Three years later I can for the first time say I love my body and I have no hate for it. In fact, I don’t think about it much. I don’t spend time obsessing on how to fix it or how to do my hair or make-up to look better. And here is the key that changed everything. I decided to start giving to my body instead of taking from it. My entire life I have taken from my body and demanded from it, but last year I listened and I gave.
I changed my hair care and face washes to natural products with nourishing ingredients. I read the labels to see what they could give to me instead of do for me. I started practicing yoga with the intention to feel good in my body instead of looking good in a bathing suit.

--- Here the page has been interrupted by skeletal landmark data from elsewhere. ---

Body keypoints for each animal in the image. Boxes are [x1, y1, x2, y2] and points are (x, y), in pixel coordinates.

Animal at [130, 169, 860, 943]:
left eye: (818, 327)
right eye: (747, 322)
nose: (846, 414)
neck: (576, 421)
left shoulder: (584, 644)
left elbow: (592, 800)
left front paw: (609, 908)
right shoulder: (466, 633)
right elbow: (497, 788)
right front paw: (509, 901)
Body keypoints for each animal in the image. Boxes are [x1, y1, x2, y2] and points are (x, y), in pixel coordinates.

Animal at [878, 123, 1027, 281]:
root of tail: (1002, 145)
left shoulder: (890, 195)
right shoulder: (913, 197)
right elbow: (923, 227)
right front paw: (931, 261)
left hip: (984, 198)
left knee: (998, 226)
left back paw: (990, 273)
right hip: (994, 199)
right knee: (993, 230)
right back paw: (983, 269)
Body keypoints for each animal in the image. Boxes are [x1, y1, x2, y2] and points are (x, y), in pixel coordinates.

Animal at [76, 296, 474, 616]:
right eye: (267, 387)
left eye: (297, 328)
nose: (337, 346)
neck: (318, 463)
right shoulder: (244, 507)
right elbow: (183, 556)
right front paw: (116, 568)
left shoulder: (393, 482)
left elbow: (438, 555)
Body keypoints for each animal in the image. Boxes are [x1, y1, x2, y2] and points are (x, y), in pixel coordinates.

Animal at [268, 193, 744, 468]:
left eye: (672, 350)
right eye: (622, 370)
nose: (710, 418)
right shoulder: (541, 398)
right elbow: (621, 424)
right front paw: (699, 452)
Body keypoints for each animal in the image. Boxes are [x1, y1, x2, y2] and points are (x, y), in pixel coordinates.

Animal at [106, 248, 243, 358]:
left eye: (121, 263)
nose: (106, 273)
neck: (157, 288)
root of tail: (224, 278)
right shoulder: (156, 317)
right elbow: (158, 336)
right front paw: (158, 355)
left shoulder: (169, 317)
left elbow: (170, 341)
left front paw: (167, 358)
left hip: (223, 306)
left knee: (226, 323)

I began wearing clothes that felt good on my body and made me happy instead of ones that hid my problem areas and would make me look “better.” I started eating whenever I was hungry and having fresh fruit all around me. For years, I believed that sugar was bad and would deny myself fruit. Now, I get my full servings of fruit and then some. I also rest when I need to, instead of drinking caffeine to try and change my energy.
And you know what? For the first time in my life I can grow long, strong nails, I don’t have any split ends, and haven’t had a trim since February of last year. I have more energy and can keep up on my family adventures. I feel confident for the first time in a bathing suit. And my husband tells me I am more beautiful now than ever.